BioD2C: A Dual-level Semantic Consistency Constraint Framework for Biomedical VQA
Zhengyang Ji, Shang Gao, Li Liu, Yifan Jia, Yutao Yue
TL;DR
BioD2C addresses the misalignment between image and text in biomedical VQA by enforcing semantic consistency at two levels: a feature-level image-text fusion that conditions visual features on the question, and a text-queue based cross-modal loss that aligns the fused visual semantics with the question semantics. The method uses a multi-scale image feature extractor, a text-conditioned fusion via a Transformer, and a KL-divergence-based semantic loss, trained in a two-stage regime with the BioVGQ dataset, which provides cleaner, context-rich image-question pairs. Empirical results show state-of-the-art performance across SLAKE, Path-VQA, and RAD-VQA benchmarks and robust ablations highlighting the importance of the semantic loss, fusion mechanism, and dataset quality.

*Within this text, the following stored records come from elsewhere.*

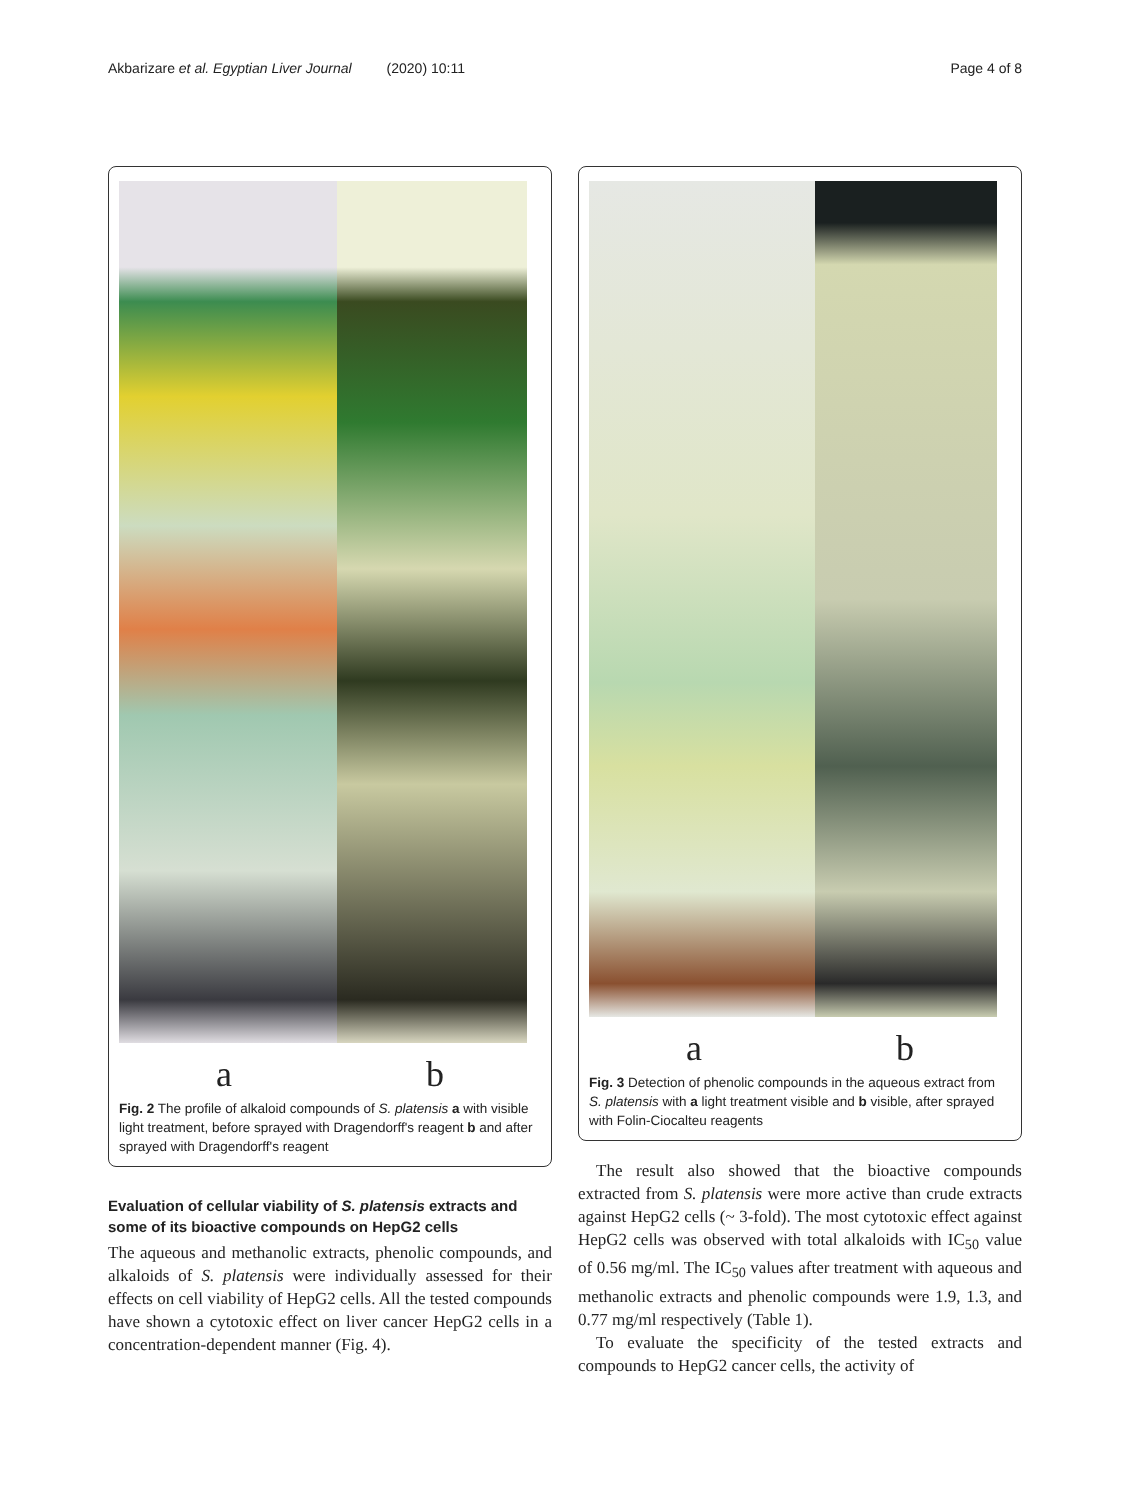Akbarizare et al. Egyptian Liver Journal (2020) 10:11 Page 4 of 8
a b
Fig. 2 The profile of alkaloid compounds of S. platensis a with visible light treatment, before sprayed with Dragendorff's reagent b and after sprayed with Dragendorff's reagent
Evaluation of cellular viability of S. platensis extracts and some of its bioactive compounds on HepG2 cells
The aqueous and methanolic extracts, phenolic compounds, and alkaloids of S. platensis were individually assessed for their effects on cell viability of HepG2 cells. All the tested compounds have shown a cytotoxic effect on liver cancer HepG2 cells in a concentration-dependent manner (Fig. 4).
a b
Fig. 3 Detection of phenolic compounds in the aqueous extract from S. platensis with a light treatment visible and b visible, after sprayed with Folin-Ciocalteu reagents
The result also showed that the bioactive compounds extracted from S. platensis were more active than crude extracts against HepG2 cells (~ 3-fold). The most cytotoxic effect against HepG2 cells was observed with total alkaloids with IC<sub>50</sub> value of 0.56 mg/ml. The IC<sub>50</sub> values after treatment with aqueous and methanolic extracts and phenolic compounds were 1.9, 1.3, and 0.77 mg/ml respectively (Table 1).
To evaluate the specificity of the tested extracts and compounds to HepG2 cancer cells, the activity of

The approach has strong potential for clinical decision support by enabling more accurate and region-focused visual reasoning in biomedical contexts.
Abstract
Biomedical visual question answering (VQA) has been widely studied and has demonstrated significant application value and potential in fields such as assistive medical diagnosis. Despite their success, current biomedical VQA models perform multimodal information interaction only at the model level within large language models (LLMs), leading to suboptimal multimodal semantic alignment when dealing with complex tasks. To address this issue, we propose BioD2C: a novel Dual-level Semantic Consistency Constraint Framework for Biomedical VQA, which achieves dual-level semantic interaction alignment at both the model and feature levels, enabling the model to adaptively learn visual features based on the question. Specifically, we firstly integrate textual features into visual features via an image-text fusion mechanism as feature-level semantic interaction, obtaining visual features conditioned on the given text; and then introduce a text-queue-based cross-modal soft semantic loss function to further align the image semantics with the question semantics. Specifically, in this work, we establish a new dataset, BioVGQ, to address inherent biases in prior datasets by filtering manually-altered images and aligning question-answer pairs with multimodal context, and train our model on this dataset. Extensive experimental results demonstrate that BioD2C achieves state-of-the-art (SOTA) performance across multiple downstream datasets, showcasing its robustness, generalizability, and potential to advance biomedical VQA research.